Até 2013 a Fecomércio, após investir quase R$ 2 milhões, espera transformar o cadeião em algo muito distante do que ele já foi – mas sem apagar a memória de sofrimento e encarceramento. “Uma das celas permanecerá da forma como é e as pessoas poderão experimentar um pouco do que foi o Cadeião”, diz Yuka Borges, técnica de atividades de cultura do Sesc e uma das responsáveis pela revitalização do espaço. (MF)

“Revolução”

Mas o anúncio da “revolução na segurança pública de Londrina” pelo governador e pelo secretário de Segurança Pública do Paraná, Reinaldo César, deixou mais perguntas do que respostas, principalmente para a Polícia Civil da cidade, que foi retirada do antigo Cadeião da Rua Sergipe.

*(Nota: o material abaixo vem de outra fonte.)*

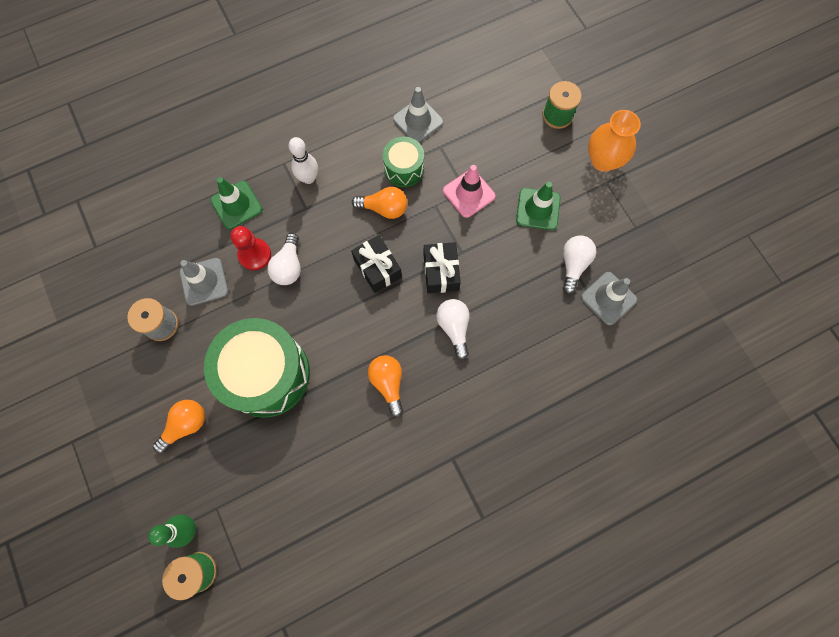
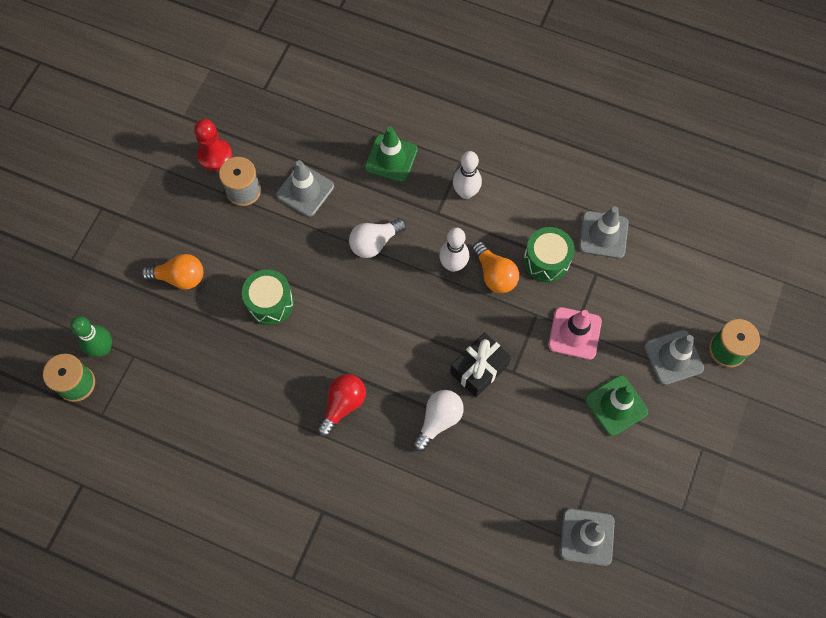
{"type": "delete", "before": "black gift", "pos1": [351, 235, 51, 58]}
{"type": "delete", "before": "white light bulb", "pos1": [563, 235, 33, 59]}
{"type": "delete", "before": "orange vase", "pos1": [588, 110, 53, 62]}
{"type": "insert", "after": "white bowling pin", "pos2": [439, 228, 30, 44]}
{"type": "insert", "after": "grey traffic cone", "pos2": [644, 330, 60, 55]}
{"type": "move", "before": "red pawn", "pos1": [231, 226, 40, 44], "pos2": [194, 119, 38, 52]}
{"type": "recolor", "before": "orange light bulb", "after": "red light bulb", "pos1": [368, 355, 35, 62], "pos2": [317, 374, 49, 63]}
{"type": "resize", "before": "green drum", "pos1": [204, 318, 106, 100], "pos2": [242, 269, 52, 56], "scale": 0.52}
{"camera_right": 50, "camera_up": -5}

Desde a segunda-feira, o Centro Integrado de Triagem (CIT), onde detidos aguardam a entrada no sistema carcerário, e o plantão policial público de registro boletins de ocorrência funcionam em duas pequenas salas no prédio da 10ª Subdivisão Policial, ao lado do antigo Cadeião. Já o setor de Homicídios, em menos de uma semana, mudou para a Delegacia de Trânsito e agora ficará onde estava a Delegacia da Mulher, na Rua Brasil. Entre os policiais civis, o clima era de indignação. “Difícil trabalhar desse jeito. Muito improviso junto”, lamentava um deles, que não quis se identificar. O clima negativo ficou mais evidente ainda na resposta irritada do delegado-chefe de Londrina, Márcio Amaro, ao ser abordado sobre o problema: “Perguntem ao prefeito Barbosa Neto”, torpedeou, negando-se a conceder entrevistas. Postura semelhante teve o secretário de segurança: ao ser abordado pela imprensa para comentar a crise, afirmou que se explicaria. No entanto, despistou, deu meia volta e foi embora com a comitiva oficial do governo.

Desalojamento

A entrega do Cadeião – pertencente à Prefeitura –, desaloja parte da Polícia Civil e leva problemas à segurança pública de Londrina. Em fevereiro, o governo do Paraná pagou à Prefeitura com a mesma moeda: requisitou de volta o prédio onde fica a sede da Guarda Municipal, no Jardim Aeroporto. Logo depois, a Polícia Militar anunciou que não aceitaria mais treinar a Guarda e ministrar as aulas de tiro previstas. Na última quinta-feira, a Secretaria de Segurança voltou a dialogar, mas impôs condições – como fazer uma avaliação de todos os membros da Guarda – e com isso viabilizar o treinamento de tiro. O secretário de Defesa Social, Jefferson Dias Chaves, responsável pela Guarda Municipal, desdenhou do documento divulgado pela PM e mostrou-se insatisfeito. Também não quis dar entrevistas.